**Request:** For each entry below, write an exact copy and leave out the images.

-- Raw data follows --

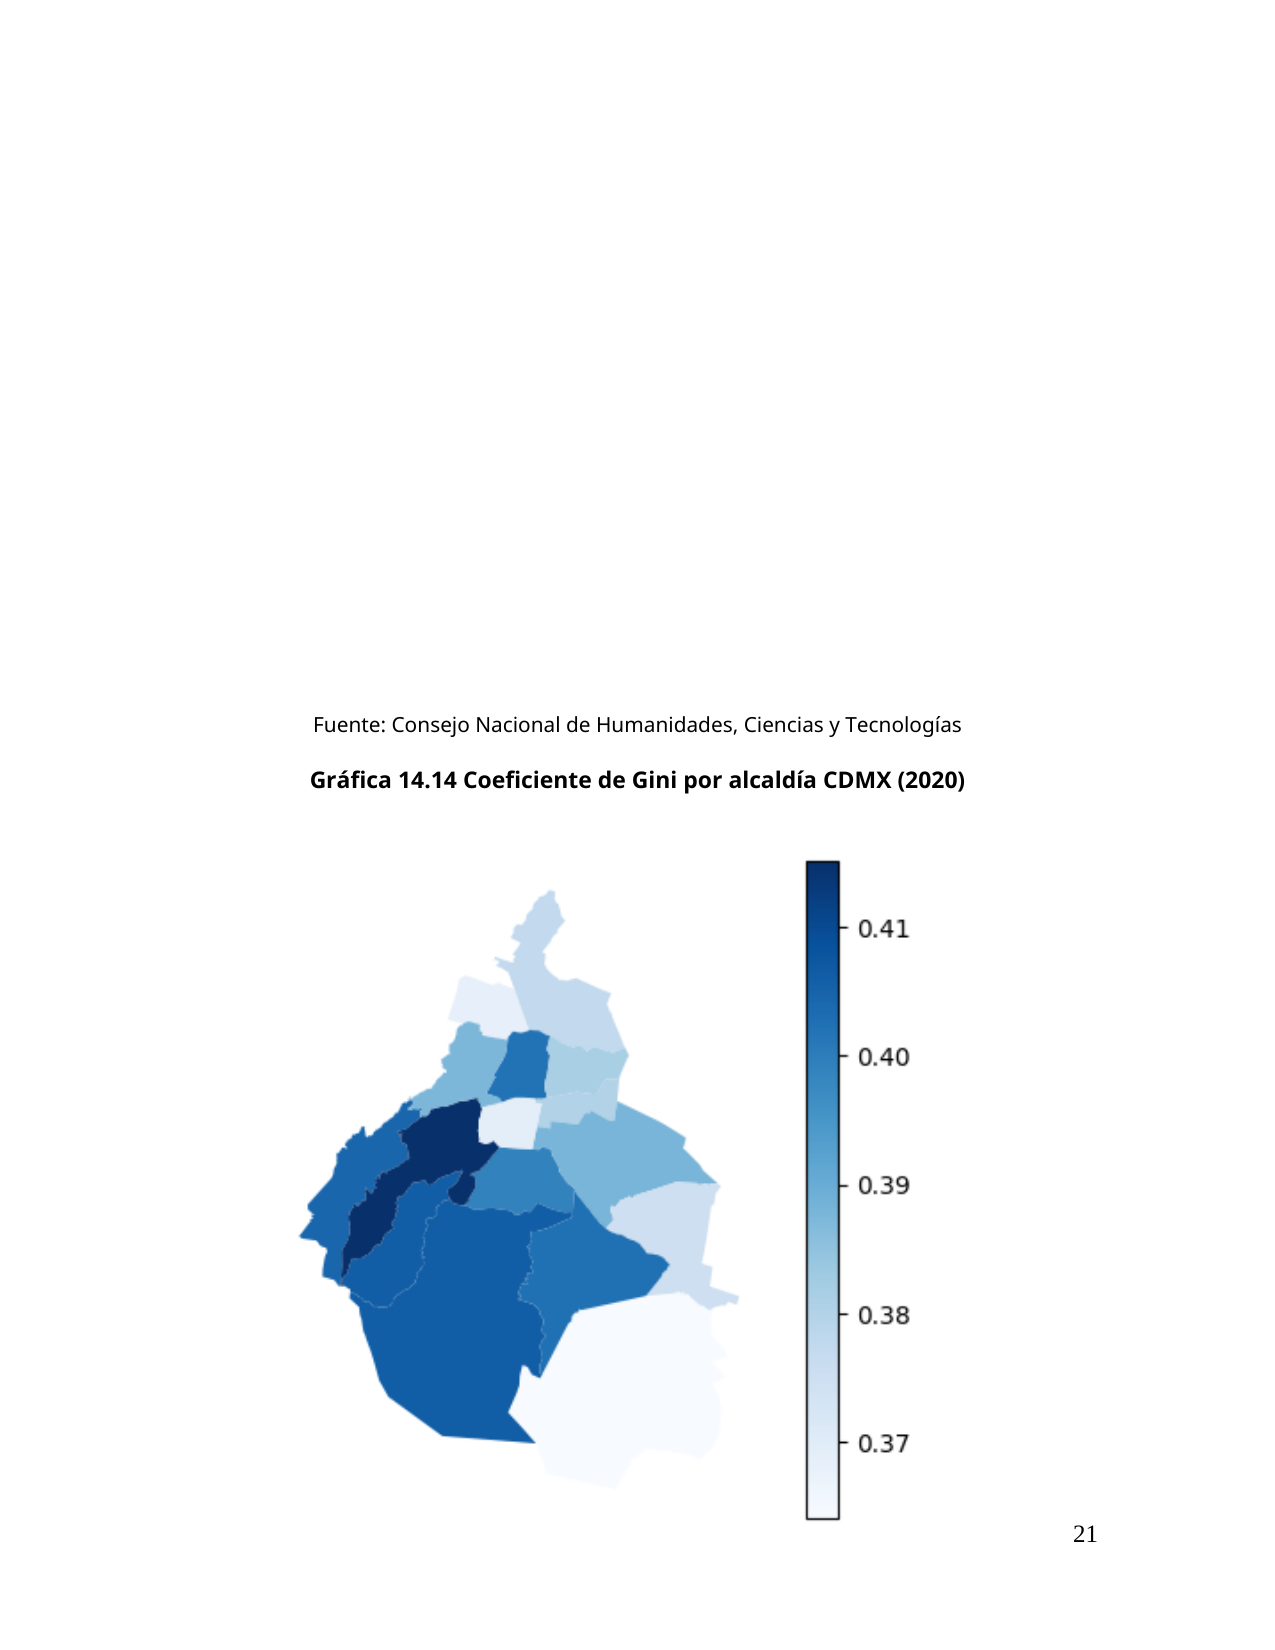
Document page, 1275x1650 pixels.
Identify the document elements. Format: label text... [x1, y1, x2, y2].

picture [273, 852, 932, 1532]
text Gráfica 1.14 Coeficiente de Gini por alcaldía CDMX (2020) [177, 763, 1098, 795]
text Fuente: Consejo Nacional de Humanidades, Ciencias y Tecnologías [177, 710, 1098, 738]
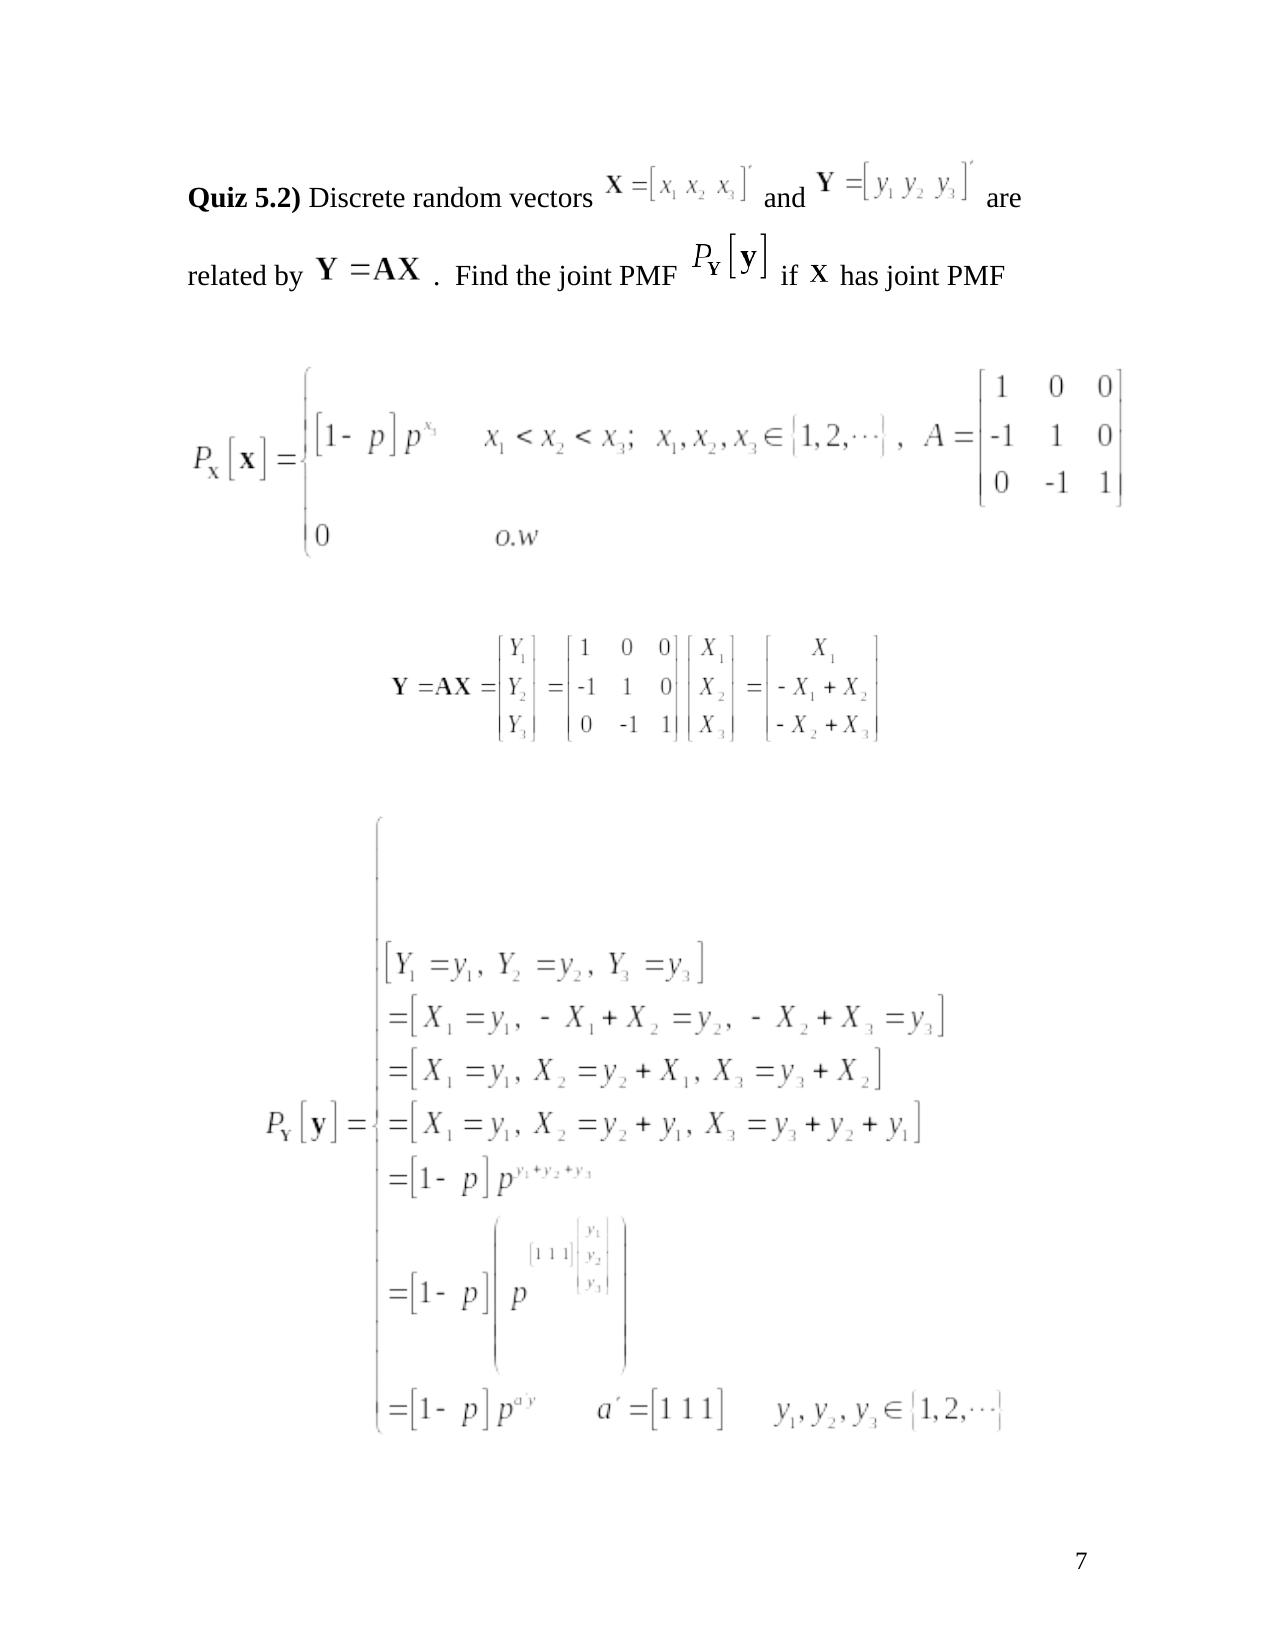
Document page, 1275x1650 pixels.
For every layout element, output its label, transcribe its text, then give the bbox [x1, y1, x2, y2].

text Quiz 5.2) Discrete random vectors and are related by . Find the joint PMF if has joint PMF [187, 150, 1087, 292]
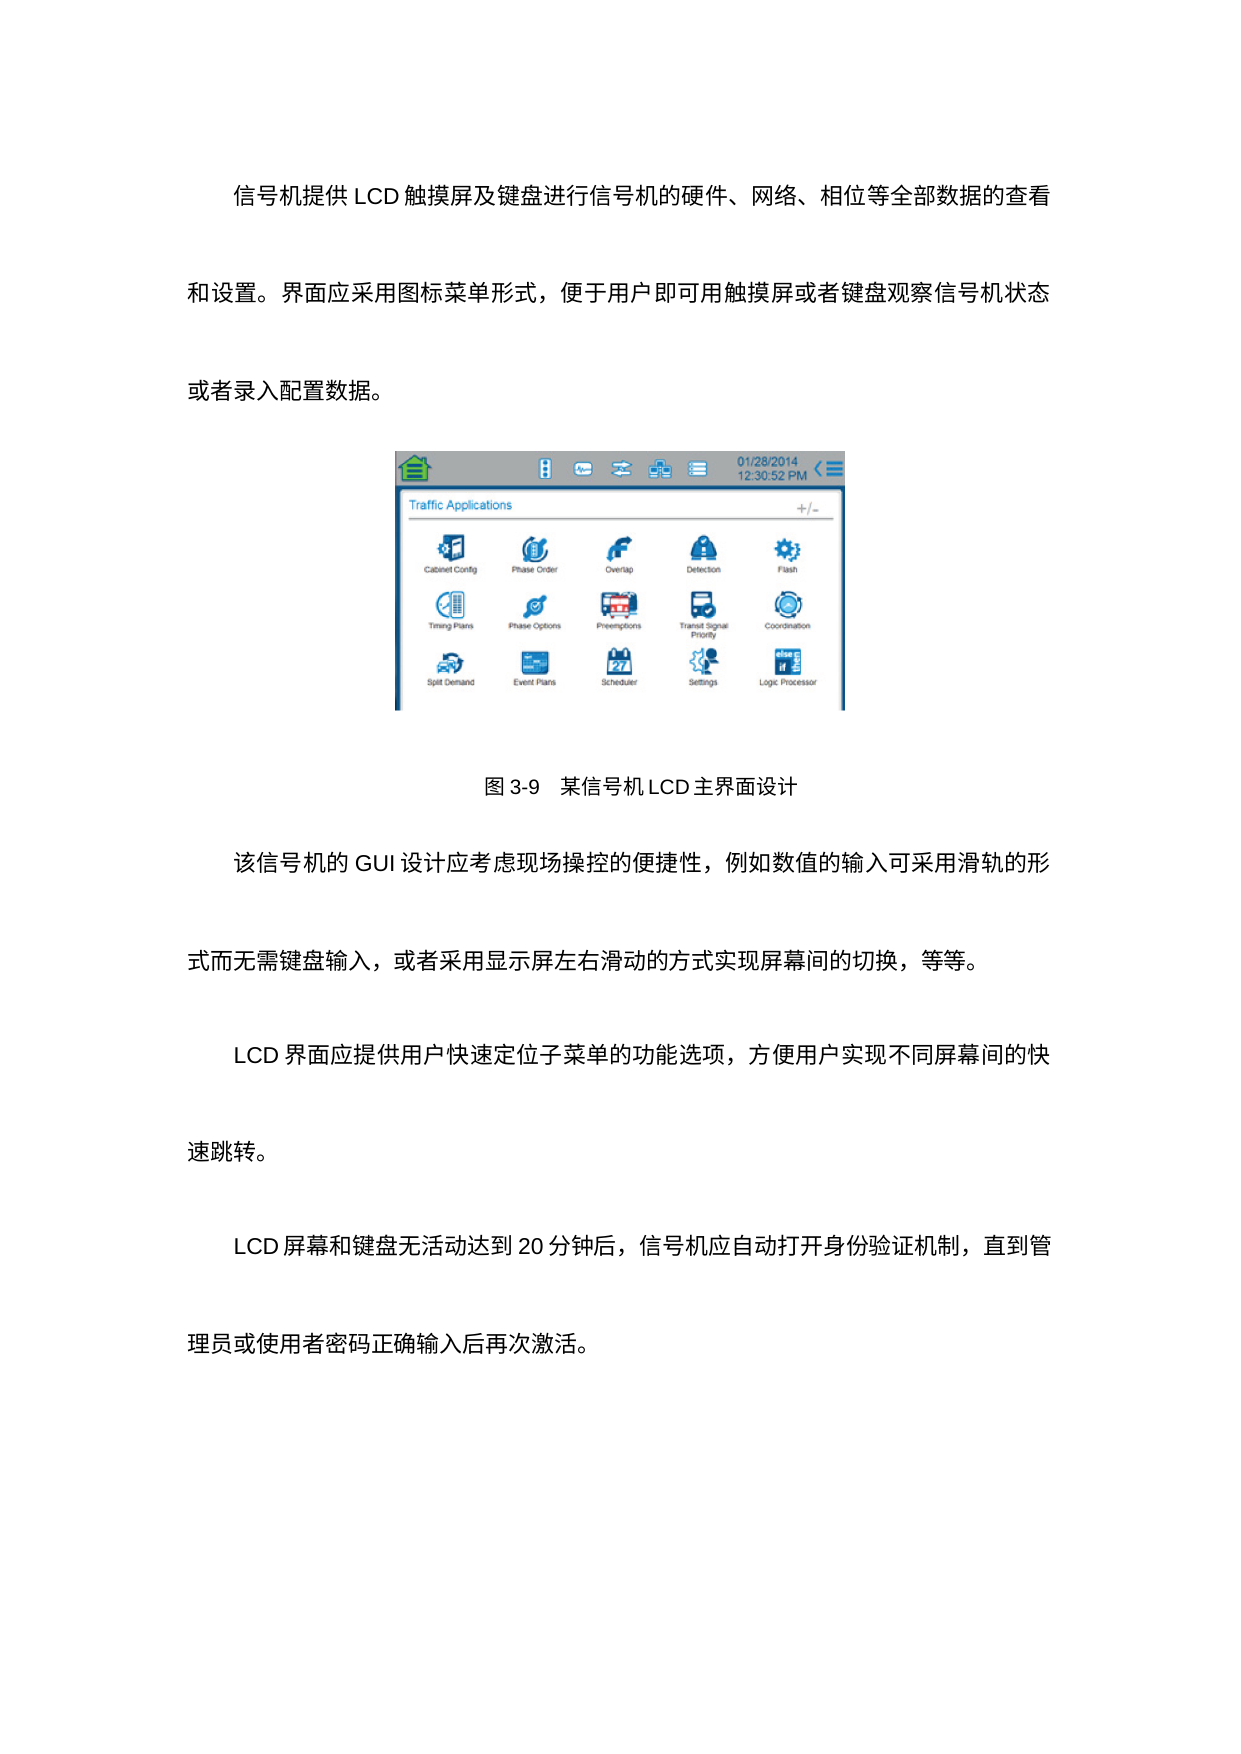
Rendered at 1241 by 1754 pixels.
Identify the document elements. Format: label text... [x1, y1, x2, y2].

-- Raw data concluded --

**Output for this task:**
Document page, 1275x1650 pixels.
Identify the document elements. Format: label text... [x1, y1, x2, y2].

picture [273, 852, 932, 1532]
text Gráfica 1.14 Coeficiente de Gini por alcaldía CDMX (2020) [177, 763, 1098, 795]
text Fuente: Consejo Nacional de Humanidades, Ciencias y Tecnologías [177, 710, 1098, 738]
Document page, 1275x1650 pixels.
For every layout element, output its label, transcribe its text, then give the bbox [x1, y1, x2, y2].

text Quiz 5.2) Discrete random vectors and are related by . Find the joint PMF if has joint PMF [187, 150, 1087, 292]
Rendered at 1241 by 1754 pixels.
Identify the document elements. Format: label text... [x1, y1, x2, y2].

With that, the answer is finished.